To do: All of the entries must be reproduced exactly, with no images carried over.

Saved data entries:
-- Opening Marker --

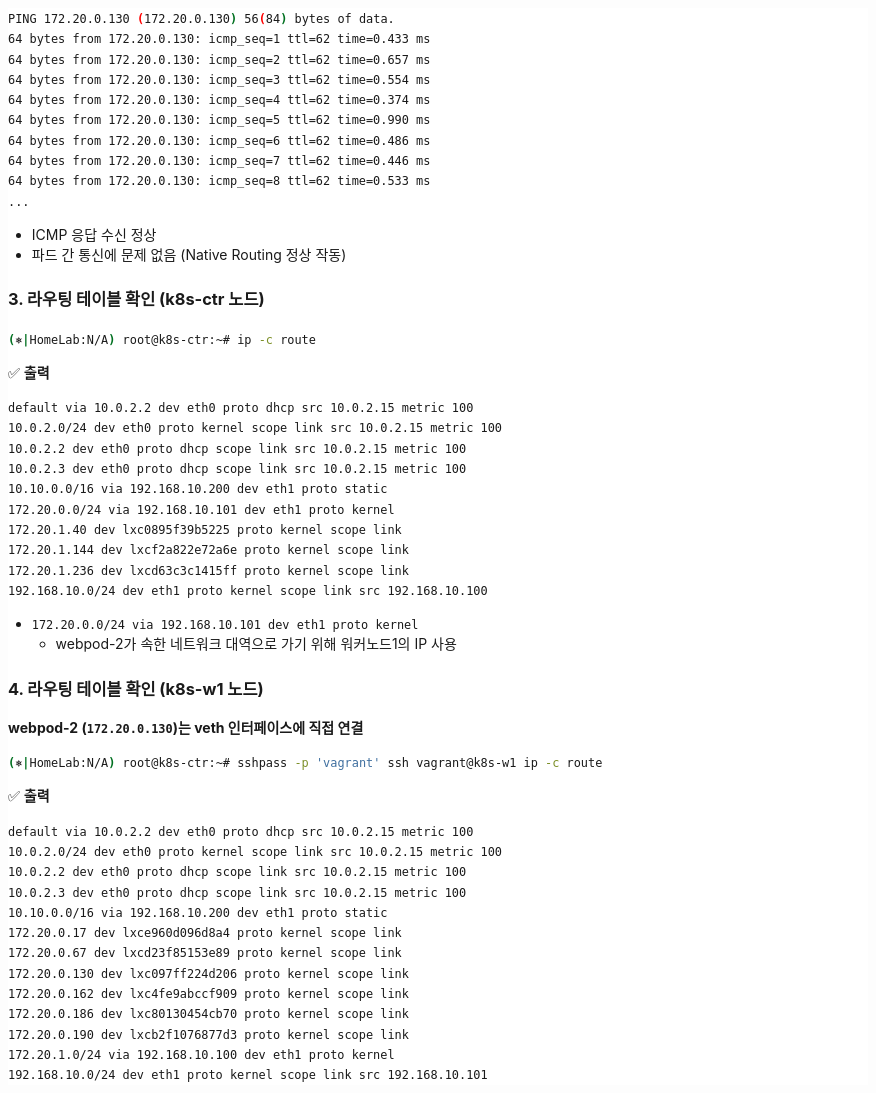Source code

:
 ```bash
PING 172.20.0.130 (172.20.0.130) 56(84) bytes of data.
64 bytes from 172.20.0.130: icmp_seq=1 ttl=62 time=0.433 ms
64 bytes from 172.20.0.130: icmp_seq=2 ttl=62 time=0.657 ms
64 bytes from 172.20.0.130: icmp_seq=3 ttl=62 time=0.554 ms
64 bytes from 172.20.0.130: icmp_seq=4 ttl=62 time=0.374 ms
64 bytes from 172.20.0.130: icmp_seq=5 ttl=62 time=0.990 ms
64 bytes from 172.20.0.130: icmp_seq=6 ttl=62 time=0.486 ms
64 bytes from 172.20.0.130: icmp_seq=7 ttl=62 time=0.446 ms
64 bytes from 172.20.0.130: icmp_seq=8 ttl=62 time=0.533 ms
...
```

- ICMP 응답 수신 정상
- 파드 간 통신에 문제 없음 (Native Routing 정상 작동)

### **3. 라우팅 테이블 확인 (k8s-ctr 노드)**

```bash
(⎈|HomeLab:N/A) root@k8s-ctr:~# ip -c route
```

✅ **출력**

```bash
default via 10.0.2.2 dev eth0 proto dhcp src 10.0.2.15 metric 100 
10.0.2.0/24 dev eth0 proto kernel scope link src 10.0.2.15 metric 100 
10.0.2.2 dev eth0 proto dhcp scope link src 10.0.2.15 metric 100 
10.0.2.3 dev eth0 proto dhcp scope link src 10.0.2.15 metric 100 
10.10.0.0/16 via 192.168.10.200 dev eth1 proto static 
172.20.0.0/24 via 192.168.10.101 dev eth1 proto kernel 
172.20.1.40 dev lxc0895f39b5225 proto kernel scope link 
172.20.1.144 dev lxcf2a822e72a6e proto kernel scope link 
172.20.1.236 dev lxcd63c3c1415ff proto kernel scope link 
192.168.10.0/24 dev eth1 proto kernel scope link src 192.168.10.100 
```

- `172.20.0.0/24 via 192.168.10.101 dev eth1 proto kernel`
    - webpod-2가 속한 네트워크 대역으로 가기 위해 워커노드1의 IP 사용

### **4. 라우팅 테이블 확인 (k8s-w1 노드)**

**webpod-2 (`172.20.0.130`)는 veth 인터페이스에 직접 연결**

```bash
(⎈|HomeLab:N/A) root@k8s-ctr:~# sshpass -p 'vagrant' ssh vagrant@k8s-w1 ip -c route
```

✅ **출력**

```bash
default via 10.0.2.2 dev eth0 proto dhcp src 10.0.2.15 metric 100 
10.0.2.0/24 dev eth0 proto kernel scope link src 10.0.2.15 metric 100 
10.0.2.2 dev eth0 proto dhcp scope link src 10.0.2.15 metric 100 
10.0.2.3 dev eth0 proto dhcp scope link src 10.0.2.15 metric 100 
10.10.0.0/16 via 192.168.10.200 dev eth1 proto static 
172.20.0.17 dev lxce960d096d8a4 proto kernel scope link 
172.20.0.67 dev lxcd23f85153e89 proto kernel scope link 
172.20.0.130 dev lxc097ff224d206 proto kernel scope link 
172.20.0.162 dev lxc4fe9abccf909 proto kernel scope link 
172.20.0.186 dev lxc80130454cb70 proto kernel scope link 
172.20.0.190 dev lxcb2f1076877d3 proto kernel scope link 
172.20.1.0/24 via 192.168.10.100 dev eth1 proto kernel 
192.168.10.0/24 dev eth1 proto kernel scope link src 192.168.10.101
```
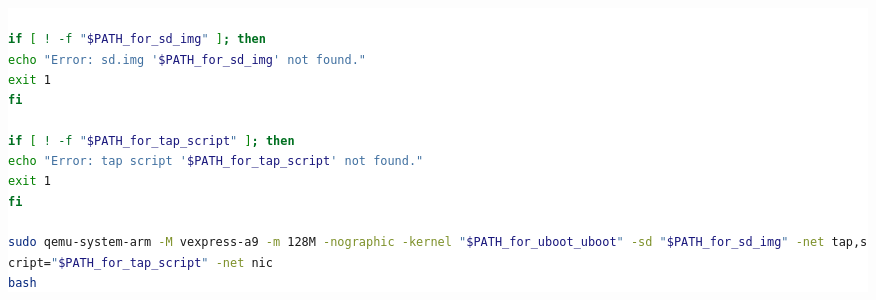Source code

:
 ```bash

if [ ! -f "$PATH_for_sd_img" ]; then 
echo "Error: sd.img '$PATH_for_sd_img' not found."
exit 1
fi

if [ ! -f "$PATH_for_tap_script" ]; then 
echo "Error: tap script '$PATH_for_tap_script' not found."
exit 1
fi

sudo qemu-system-arm -M vexpress-a9 -m 128M -nographic -kernel "$PATH_for_uboot_uboot" -sd "$PATH_for_sd_img" -net tap,script="$PATH_for_tap_script" -net nic
bash
```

-- Closing Marker --

Answer below:
Source code

:
 ```bash
PING 172.20.0.130 (172.20.0.130) 56(84) bytes of data.
64 bytes from 172.20.0.130: icmp_seq=1 ttl=62 time=0.433 ms
64 bytes from 172.20.0.130: icmp_seq=2 ttl=62 time=0.657 ms
64 bytes from 172.20.0.130: icmp_seq=3 ttl=62 time=0.554 ms
64 bytes from 172.20.0.130: icmp_seq=4 ttl=62 time=0.374 ms
64 bytes from 172.20.0.130: icmp_seq=5 ttl=62 time=0.990 ms
64 bytes from 172.20.0.130: icmp_seq=6 ttl=62 time=0.486 ms
64 bytes from 172.20.0.130: icmp_seq=7 ttl=62 time=0.446 ms
64 bytes from 172.20.0.130: icmp_seq=8 ttl=62 time=0.533 ms
...
```

- ICMP 응답 수신 정상
- 파드 간 통신에 문제 없음 (Native Routing 정상 작동)

### **3. 라우팅 테이블 확인 (k8s-ctr 노드)**

```bash
(⎈|HomeLab:N/A) root@k8s-ctr:~# ip -c route
```

✅ **출력**

```bash
default via 10.0.2.2 dev eth0 proto dhcp src 10.0.2.15 metric 100 
10.0.2.0/24 dev eth0 proto kernel scope link src 10.0.2.15 metric 100 
10.0.2.2 dev eth0 proto dhcp scope link src 10.0.2.15 metric 100 
10.0.2.3 dev eth0 proto dhcp scope link src 10.0.2.15 metric 100 
10.10.0.0/16 via 192.168.10.200 dev eth1 proto static 
172.20.0.0/24 via 192.168.10.101 dev eth1 proto kernel 
172.20.1.40 dev lxc0895f39b5225 proto kernel scope link 
172.20.1.144 dev lxcf2a822e72a6e proto kernel scope link 
172.20.1.236 dev lxcd63c3c1415ff proto kernel scope link 
192.168.10.0/24 dev eth1 proto kernel scope link src 192.168.10.100 
```

- `172.20.0.0/24 via 192.168.10.101 dev eth1 proto kernel`
    - webpod-2가 속한 네트워크 대역으로 가기 위해 워커노드1의 IP 사용

### **4. 라우팅 테이블 확인 (k8s-w1 노드)**

**webpod-2 (`172.20.0.130`)는 veth 인터페이스에 직접 연결**

```bash
(⎈|HomeLab:N/A) root@k8s-ctr:~# sshpass -p 'vagrant' ssh vagrant@k8s-w1 ip -c route
```

✅ **출력**

```bash
default via 10.0.2.2 dev eth0 proto dhcp src 10.0.2.15 metric 100 
10.0.2.0/24 dev eth0 proto kernel scope link src 10.0.2.15 metric 100 
10.0.2.2 dev eth0 proto dhcp scope link src 10.0.2.15 metric 100 
10.0.2.3 dev eth0 proto dhcp scope link src 10.0.2.15 metric 100 
10.10.0.0/16 via 192.168.10.200 dev eth1 proto static 
172.20.0.17 dev lxce960d096d8a4 proto kernel scope link 
172.20.0.67 dev lxcd23f85153e89 proto kernel scope link 
172.20.0.130 dev lxc097ff224d206 proto kernel scope link 
172.20.0.162 dev lxc4fe9abccf909 proto kernel scope link 
172.20.0.186 dev lxc80130454cb70 proto kernel scope link 
172.20.0.190 dev lxcb2f1076877d3 proto kernel scope link 
172.20.1.0/24 via 192.168.10.100 dev eth1 proto kernel 
192.168.10.0/24 dev eth1 proto kernel scope link src 192.168.10.101
```
Source code

:
 ```bash

if [ ! -f "$PATH_for_sd_img" ]; then 
echo "Error: sd.img '$PATH_for_sd_img' not found."
exit 1
fi

if [ ! -f "$PATH_for_tap_script" ]; then 
echo "Error: tap script '$PATH_for_tap_script' not found."
exit 1
fi

sudo qemu-system-arm -M vexpress-a9 -m 128M -nographic -kernel "$PATH_for_uboot_uboot" -sd "$PATH_for_sd_img" -net tap,script="$PATH_for_tap_script" -net nic
bash
```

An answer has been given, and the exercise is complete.